• **TO DO**
Please return each entry exactly as it appears, but not the pictures.

(Saved entries)

--------------------

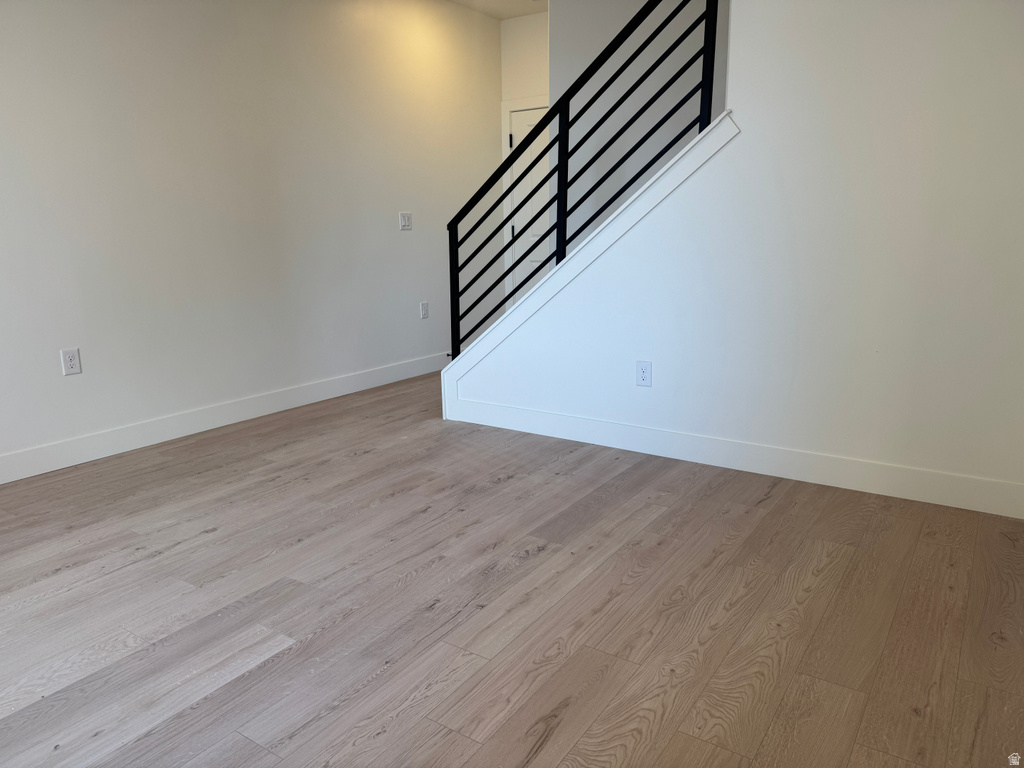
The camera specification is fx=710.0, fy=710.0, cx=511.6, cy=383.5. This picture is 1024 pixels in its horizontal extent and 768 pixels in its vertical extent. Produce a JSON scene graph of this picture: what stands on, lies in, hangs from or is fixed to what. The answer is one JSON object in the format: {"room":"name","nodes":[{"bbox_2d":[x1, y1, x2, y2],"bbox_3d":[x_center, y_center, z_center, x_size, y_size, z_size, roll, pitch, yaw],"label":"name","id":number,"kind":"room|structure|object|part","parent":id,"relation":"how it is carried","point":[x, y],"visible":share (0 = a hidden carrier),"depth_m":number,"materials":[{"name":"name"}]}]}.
{"room":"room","nodes":[
{"label":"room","id":0,"kind":"room"},
{"bbox_2d":[0,0,503,471],"bbox_3d":[-1.763,-1.110,3.797,0.128,2.771,6.023,8,15,33],"label":"left wall","id":1,"kind":"structure","parent":0,"point":[414,242],"depth_m":3.95,"materials":[{"name":"white paint"}]},
{"bbox_2d":[60,348,81,374],"bbox_3d":[-2.088,-0.105,3.362,0.009,0.120,0.075,8,15,33],"label":"wall socket","id":2,"kind":"object","parent":1,"relation":"attached to","point":[68,358],"visible":0.99,"depth_m":3.36,"materials":[{"name":"white plastic"}]},
{"bbox_2d":[0,352,446,483],"bbox_3d":[-1.752,0.208,3.950,0.015,0.127,5.372,8,15,33],"label":"baseboard","id":3,"kind":"structure","parent":1,"relation":"attached to","point":[342,384],"depth_m":3.92,"materials":[{"name":"white paint"}]},
{"bbox_2d":[398,212,412,230],"bbox_3d":[-0.767,-1.177,5.131,0.015,0.122,0.119,8,15,33],"label":"light switch","id":4,"kind":"object","parent":1,"relation":"attached to","point":[405,220],"visible":0.99,"depth_m":5.13,"materials":[{"name":"white plastic"}]},
{"bbox_2d":[420,301,428,318],"bbox_3d":[-0.665,-0.559,5.402,0.009,0.121,0.075,8,15,33],"label":"wall socket","id":5,"kind":"object","parent":1,"relation":"attached to","point":[425,310],"visible":0.99,"depth_m":5.40,"materials":[{"name":"white plastic"}]},
{"bbox_2d":[448,0,550,19],"bbox_3d":[0.184,-2.230,2.184,5.097,0.129,6.516,8,15,33],"label":"ceiling","id":6,"kind":"structure","parent":0,"point":[501,16],"depth_m":5.45,"materials":[{"name":"white paint"}]},
{"bbox_2d":[0,371,1023,767],"bbox_3d":[-0.067,0.622,2.477,4.811,0.105,7.027,8,15,33],"label":"floor","id":7,"kind":"structure","parent":0,"point":[217,541],"depth_m":2.07,"materials":[{"name":"brown wood"}]},
{"bbox_2d":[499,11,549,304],"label":"back wall","id":8,"kind":"structure","parent":0,"point":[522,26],"depth_m":5.72,"materials":[{"name":"white paint"}]},
{"bbox_2d":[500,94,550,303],"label":"door frame","id":9,"kind":"structure","parent":8,"relation":"attached to","point":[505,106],"depth_m":6.00,"materials":[{"name":"white paint"}]},
{"bbox_2d":[509,106,554,300],"bbox_3d":[0.361,-1.257,5.946,0.818,2.007,0.094,8,15,33],"label":"door","id":10,"kind":"structure","parent":8,"relation":"in","point":[516,231],"depth_m":6.04,"materials":[{"name":"white paint"}]},
{"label":"hinge","id":11,"kind":"part","parent":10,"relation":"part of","materials":[{"name":"metal"}]},
{"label":"hinge","id":12,"kind":"part","parent":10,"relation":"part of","materials":[{"name":"metal"}]},
{"bbox_2d":[553,0,727,242],"bbox_3d":[1.952,-1.283,3.947,3.995,2.904,0.126,8,15,33],"label":"stairwell wall","id":13,"kind":"structure","parent":0,"point":[613,57],"depth_m":4.60,"materials":[{"name":"paint"}]},
{"bbox_2d":[446,0,1023,510],"bbox_3d":[0.953,-1.010,3.075,3.029,2.822,0.124,8,15,33],"label":"stair wall","id":14,"kind":"structure","parent":0,"point":[605,282],"depth_m":2.87,"materials":[{"name":"white paint"}]},
{"bbox_2d":[444,0,723,360],"bbox_3d":[0.289,-1.078,3.543,1.548,2.072,0.075,8,15,33],"label":"stair railing","id":15,"kind":"object","parent":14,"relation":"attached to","point":[452,321],"visible":0.88,"depth_m":3.52,"materials":[{"name":"black metal"}]},
{"bbox_2d":[443,113,739,418],"bbox_3d":[0.396,-0.472,3.667,1.508,1.499,0.298,8,15,33],"label":"stair trim","id":16,"kind":"structure","parent":14,"relation":"attached to","point":[666,175],"depth_m":3.49,"materials":[{"name":"white paint"}]},
{"bbox_2d":[635,360,651,387],"bbox_3d":[0.637,-0.047,3.432,0.076,0.123,0.008,8,15,33],"label":"wall socket","id":17,"kind":"object","parent":14,"relation":"attached to","point":[643,373],"visible":0.98,"depth_m":3.43,"materials":[{"name":"white plastic"}]},
{"bbox_2d":[442,397,1023,517],"bbox_3d":[0.868,0.305,3.353,2.930,0.127,0.015,8,15,33],"label":"baseboard","id":18,"kind":"structure","parent":14,"relation":"attached to","point":[571,420],"depth_m":3.16,"materials":[{"name":"white paint"}]}
]}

--------------------

• **RESULT**
The camera specification is fx=710.0, fy=710.0, cx=511.6, cy=383.5. This picture is 1024 pixels in its horizontal extent and 768 pixels in its vertical extent. Produce a JSON scene graph of this picture: what stands on, lies in, hangs from or is fixed to what. The answer is one JSON object in the format: {"room":"name","nodes":[{"bbox_2d":[x1, y1, x2, y2],"bbox_3d":[x_center, y_center, z_center, x_size, y_size, z_size, roll, pitch, yaw],"label":"name","id":number,"kind":"room|structure|object|part","parent":id,"relation":"how it is carried","point":[x, y],"visible":share (0 = a hidden carrier),"depth_m":number,"materials":[{"name":"name"}]}]}.
{"room":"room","nodes":[
{"label":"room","id":0,"kind":"room"},
{"bbox_2d":[0,0,503,471],"bbox_3d":[-1.763,-1.110,3.797,0.128,2.771,6.023,8,15,33],"label":"left wall","id":1,"kind":"structure","parent":0,"point":[414,242],"depth_m":3.95,"materials":[{"name":"white paint"}]},
{"bbox_2d":[60,348,81,374],"bbox_3d":[-2.088,-0.105,3.362,0.009,0.120,0.075,8,15,33],"label":"wall socket","id":2,"kind":"object","parent":1,"relation":"attached to","point":[68,358],"visible":0.99,"depth_m":3.36,"materials":[{"name":"white plastic"}]},
{"bbox_2d":[0,352,446,483],"bbox_3d":[-1.752,0.208,3.950,0.015,0.127,5.372,8,15,33],"label":"baseboard","id":3,"kind":"structure","parent":1,"relation":"attached to","point":[342,384],"depth_m":3.92,"materials":[{"name":"white paint"}]},
{"bbox_2d":[398,212,412,230],"bbox_3d":[-0.767,-1.177,5.131,0.015,0.122,0.119,8,15,33],"label":"light switch","id":4,"kind":"object","parent":1,"relation":"attached to","point":[405,220],"visible":0.99,"depth_m":5.13,"materials":[{"name":"white plastic"}]},
{"bbox_2d":[420,301,428,318],"bbox_3d":[-0.665,-0.559,5.402,0.009,0.121,0.075,8,15,33],"label":"wall socket","id":5,"kind":"object","parent":1,"relation":"attached to","point":[425,310],"visible":0.99,"depth_m":5.40,"materials":[{"name":"white plastic"}]},
{"bbox_2d":[448,0,550,19],"bbox_3d":[0.184,-2.230,2.184,5.097,0.129,6.516,8,15,33],"label":"ceiling","id":6,"kind":"structure","parent":0,"point":[501,16],"depth_m":5.45,"materials":[{"name":"white paint"}]},
{"bbox_2d":[0,371,1023,767],"bbox_3d":[-0.067,0.622,2.477,4.811,0.105,7.027,8,15,33],"label":"floor","id":7,"kind":"structure","parent":0,"point":[217,541],"depth_m":2.07,"materials":[{"name":"brown wood"}]},
{"bbox_2d":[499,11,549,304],"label":"back wall","id":8,"kind":"structure","parent":0,"point":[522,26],"depth_m":5.72,"materials":[{"name":"white paint"}]},
{"bbox_2d":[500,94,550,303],"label":"door frame","id":9,"kind":"structure","parent":8,"relation":"attached to","point":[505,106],"depth_m":6.00,"materials":[{"name":"white paint"}]},
{"bbox_2d":[509,106,554,300],"bbox_3d":[0.361,-1.257,5.946,0.818,2.007,0.094,8,15,33],"label":"door","id":10,"kind":"structure","parent":8,"relation":"in","point":[516,231],"depth_m":6.04,"materials":[{"name":"white paint"}]},
{"label":"hinge","id":11,"kind":"part","parent":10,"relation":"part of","materials":[{"name":"metal"}]},
{"label":"hinge","id":12,"kind":"part","parent":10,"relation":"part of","materials":[{"name":"metal"}]},
{"bbox_2d":[553,0,727,242],"bbox_3d":[1.952,-1.283,3.947,3.995,2.904,0.126,8,15,33],"label":"stairwell wall","id":13,"kind":"structure","parent":0,"point":[613,57],"depth_m":4.60,"materials":[{"name":"paint"}]},
{"bbox_2d":[446,0,1023,510],"bbox_3d":[0.953,-1.010,3.075,3.029,2.822,0.124,8,15,33],"label":"stair wall","id":14,"kind":"structure","parent":0,"point":[605,282],"depth_m":2.87,"materials":[{"name":"white paint"}]},
{"bbox_2d":[444,0,723,360],"bbox_3d":[0.289,-1.078,3.543,1.548,2.072,0.075,8,15,33],"label":"stair railing","id":15,"kind":"object","parent":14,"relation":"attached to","point":[452,321],"visible":0.88,"depth_m":3.52,"materials":[{"name":"black metal"}]},
{"bbox_2d":[443,113,739,418],"bbox_3d":[0.396,-0.472,3.667,1.508,1.499,0.298,8,15,33],"label":"stair trim","id":16,"kind":"structure","parent":14,"relation":"attached to","point":[666,175],"depth_m":3.49,"materials":[{"name":"white paint"}]},
{"bbox_2d":[635,360,651,387],"bbox_3d":[0.637,-0.047,3.432,0.076,0.123,0.008,8,15,33],"label":"wall socket","id":17,"kind":"object","parent":14,"relation":"attached to","point":[643,373],"visible":0.98,"depth_m":3.43,"materials":[{"name":"white plastic"}]},
{"bbox_2d":[442,397,1023,517],"bbox_3d":[0.868,0.305,3.353,2.930,0.127,0.015,8,15,33],"label":"baseboard","id":18,"kind":"structure","parent":14,"relation":"attached to","point":[571,420],"depth_m":3.16,"materials":[{"name":"white paint"}]}
]}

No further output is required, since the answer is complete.